Fluoride, a chemical added to the water supply in many places to help reduce tooth decay, can be a challenge to remove from water. It cannot be removed by GAC or catalytic carbon. The most effective and cost-efficient way to remove fluoride from your water is with a bone char filter or a reverse osmosis system – and a combination of the two often works best.

Bone char is a special type of activated carbon that is made from carefully selected and cleaned animal bones. Most animal bones contain a large amount of a compound called hydroxylapatite. This is a special form of calcium apatite that is especially attractive to fluoride. When bone char is exposed to water that contains fluoride, the filter exchanges the fluoride ions for hydroxide ions, removing them from the water. This type of filter can remove up to 90% of fluoride from drinking water.

US Water Aquapurion 5-Stage Reverse Osmosis System With Enhanced Fluoride RemovalThe amount of fluoride in drinking water can also be reduced by using a reverse osmosis system. Reverse osmosis (RO) pushes water though a special membrane with very tiny pores that block nearly everything but pure water from passing through. Like bone char filters, RO is typically considered to remove about 90% of fluoride. A combination of RO and bone char may be your most effective treatment method.

Water Filters to Remove Pesticides and Other Chemicals

Because of its effectiveness at removing organic compounds, a GAC filter is one of the best water filters to remove pesticides and other chemicals. Catalytic carbon, a type of activated carbon, is also effective. These filters attract and hold a wide range of chemicals, including many pesticides, volatile organic compounds (VOCs), arsenic, and sediment.

What Water Filters Remove Iron and Sulfur?

While carbon filters are usually very good at removing organic compounds, they aren’t great at dealing with many types of metals. Iron and manganese – a mineral often found in water that contains iron – can be removed with an oxidizing filter. When these minerals are oxidized, they become solidified in the water and can more easily be filtered out. Sulfur can often be reduced in water using a GAC filter, but an oxidizing media is often more effective. In many cases, you’ll find iron filters that are designed to remove iron, manganese, and sulfur from your water.

Hard Water

Technically speaking, if you want to remove hardness from your water, you’d want a water softener, not a water filter. Rather than filtering out the hardness minerals of calcium and magnesium, a water softener exchanges them for sodium ions. This is what makes your water soft and eliminates limescale and other problems.
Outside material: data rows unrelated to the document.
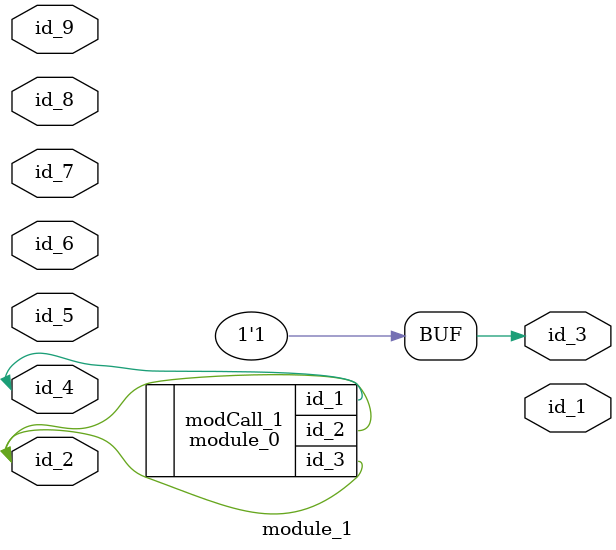
<source format=v>
module module_0 (
    id_1,
    id_2,
    id_3
);
  inout wire id_3;
  inout wire id_2;
  output wire id_1;
  wire id_4;
  wire id_5;
  wire id_6;
  wire id_7;
endmodule
module module_1 (
    id_1,
    id_2,
    id_3,
    id_4,
    id_5,
    id_6,
    id_7,
    id_8,
    id_9
);
  input wire id_9;
  inout wire id_8;
  inout wire id_7;
  input wire id_6;
  input wire id_5;
  inout wire id_4;
  output wire id_3;
  inout wire id_2;
  output wire id_1;
  assign id_3 = 1 != 1'b0;
  module_0 modCall_1 (
      id_4,
      id_2,
      id_2
  );
endmodule

</source>
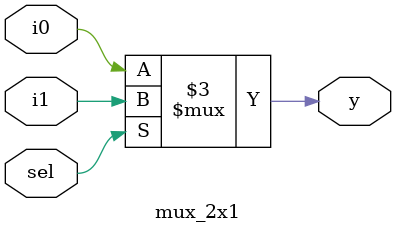
<source format=v>
`timescale 1ns / 1ps

module mux_2x1(
    input wire i0,
    input wire i1,
    input wire sel,
    output reg y
    );
    always@(*)
    begin
    if (sel)
    y = i1;
    else 
    y = i0;
    end
endmodule

</source>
Other Types of Water Treatment

In addition to traditional water filters, there are other water treatment methods that can be very effective at removing unwanted contaminants from your water. Reverse osmosis, which can be used for fluoride removal, can also block many other contaminants from your water supply. An RO system is most effective when paired with sediment and carbon filters, however, as they can remove solids, chlorine, and other pollutants that could damage the RO membrane.

Ultraviolet disinfection systems are often used to treat water that contains bacteria, cysts, and other microorganisms. UV is a form of light that is deadly to many infectious agents, and it adds no harmful chemicals to the water.

When ultrapure water is needed, deionization (DI) filters may be used. What do DI water filters remove? Nearly everything. Contaminants in water are usually in ion form, which means that they have a positive or negative charge. DI filters use a combination of ion exchange media – one to attract positive ions and one to attract negative ions – to pull all contaminants out and replace them with hydrogen and hydroxyl. When combined, these two components form pure water. Deionization systems can be expensive to maintain, so they are usually only used in situations where high purity water is required, such as in medical facilities or scientific laboratories.